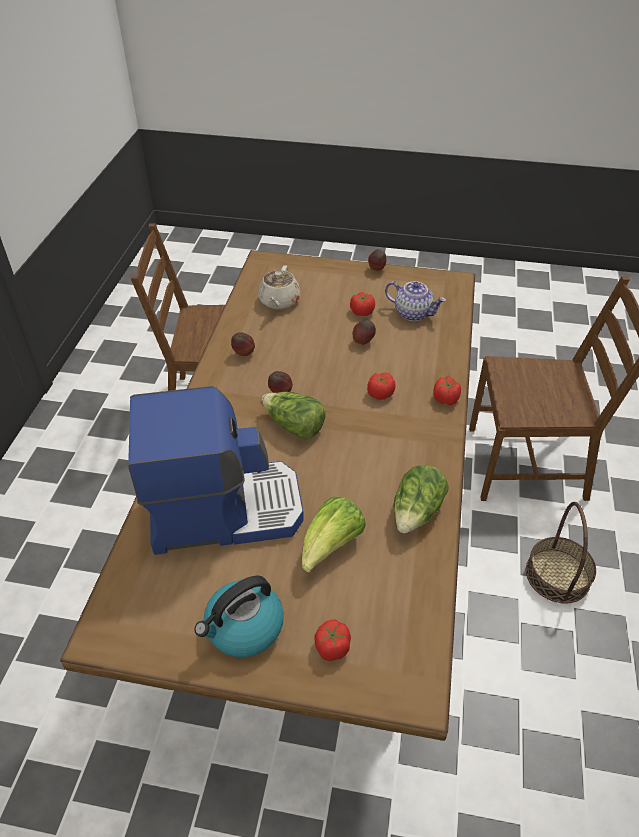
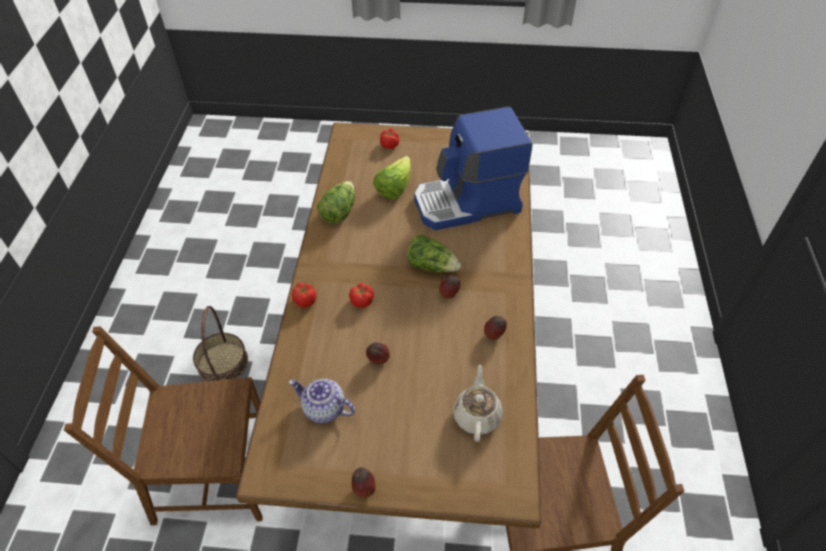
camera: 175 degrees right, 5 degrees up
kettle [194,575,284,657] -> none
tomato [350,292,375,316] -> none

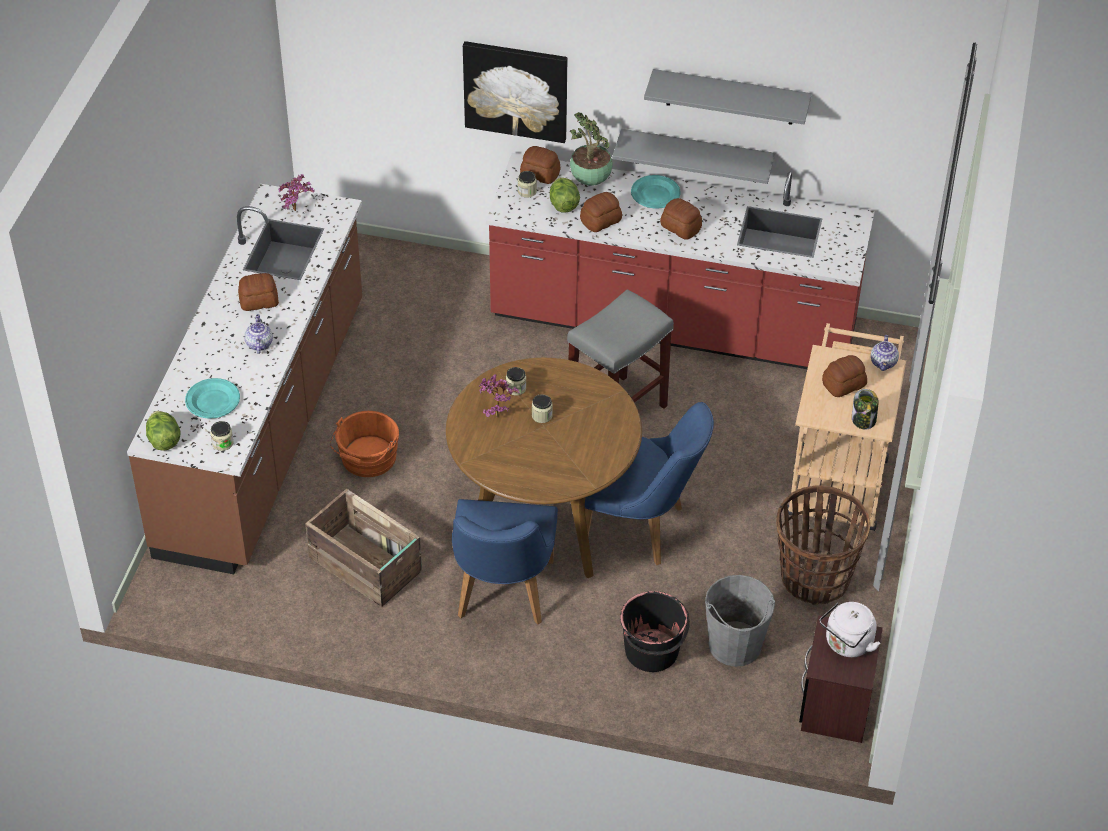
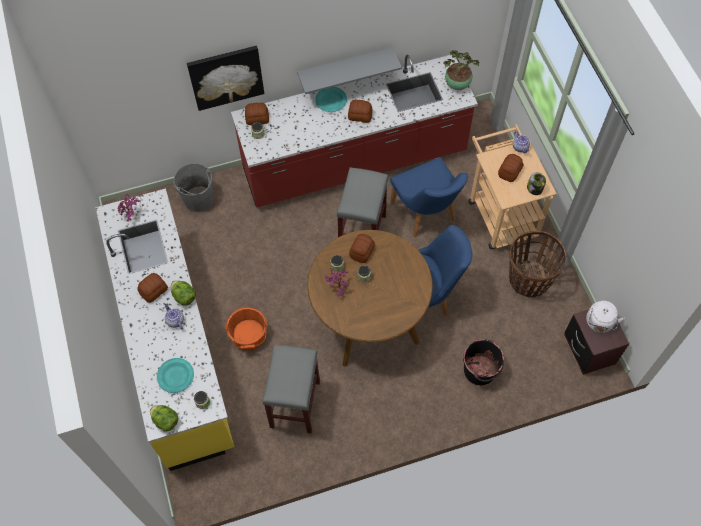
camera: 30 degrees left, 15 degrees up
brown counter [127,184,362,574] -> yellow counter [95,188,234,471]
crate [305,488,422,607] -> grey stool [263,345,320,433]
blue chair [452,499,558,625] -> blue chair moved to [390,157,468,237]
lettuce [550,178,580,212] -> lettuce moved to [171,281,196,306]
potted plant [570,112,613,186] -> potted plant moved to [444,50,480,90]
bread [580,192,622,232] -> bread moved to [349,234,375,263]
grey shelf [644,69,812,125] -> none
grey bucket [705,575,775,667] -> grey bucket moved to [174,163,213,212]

# # # # # # #

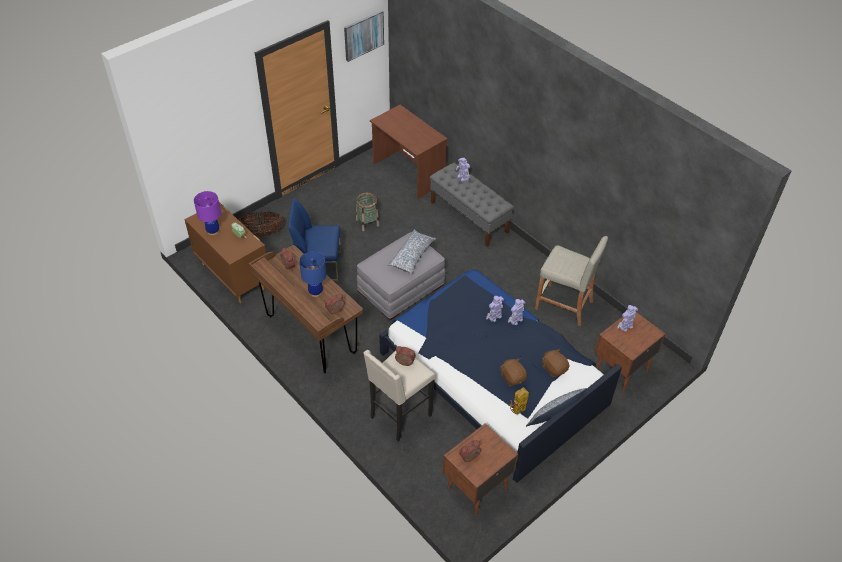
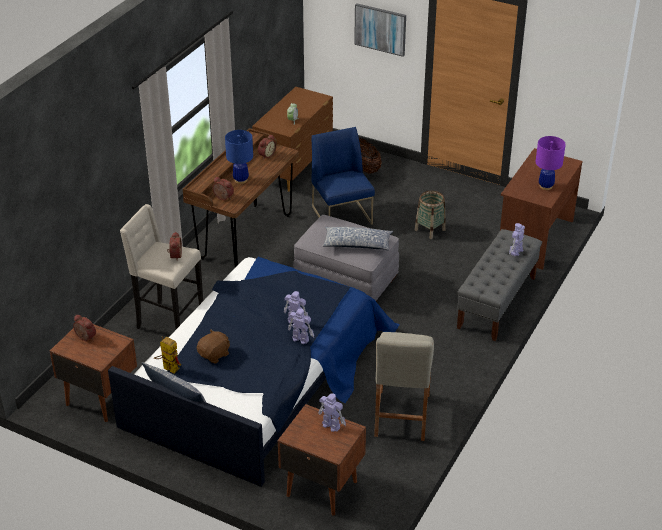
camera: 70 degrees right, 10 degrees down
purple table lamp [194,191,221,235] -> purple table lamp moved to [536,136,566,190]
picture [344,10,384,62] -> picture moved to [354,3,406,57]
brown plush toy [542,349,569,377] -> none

# # # # # # #

Although the records above contain pictures, the copy should not; retype exactly the lines from the one containing "camera: 175 degrees right, 5 degrees up" through the one containing "grey bucket [705,575,775,667]".

COMPLETED EXERCISE:
camera: 175 degrees right, 5 degrees up
kettle [194,575,284,657] -> none
tomato [350,292,375,316] -> none

camera: 30 degrees left, 15 degrees up
brown counter [127,184,362,574] -> yellow counter [95,188,234,471]
crate [305,488,422,607] -> grey stool [263,345,320,433]
blue chair [452,499,558,625] -> blue chair moved to [390,157,468,237]
lettuce [550,178,580,212] -> lettuce moved to [171,281,196,306]
potted plant [570,112,613,186] -> potted plant moved to [444,50,480,90]
bread [580,192,622,232] -> bread moved to [349,234,375,263]
grey shelf [644,69,812,125] -> none
grey bucket [705,575,775,667] -> grey bucket moved to [174,163,213,212]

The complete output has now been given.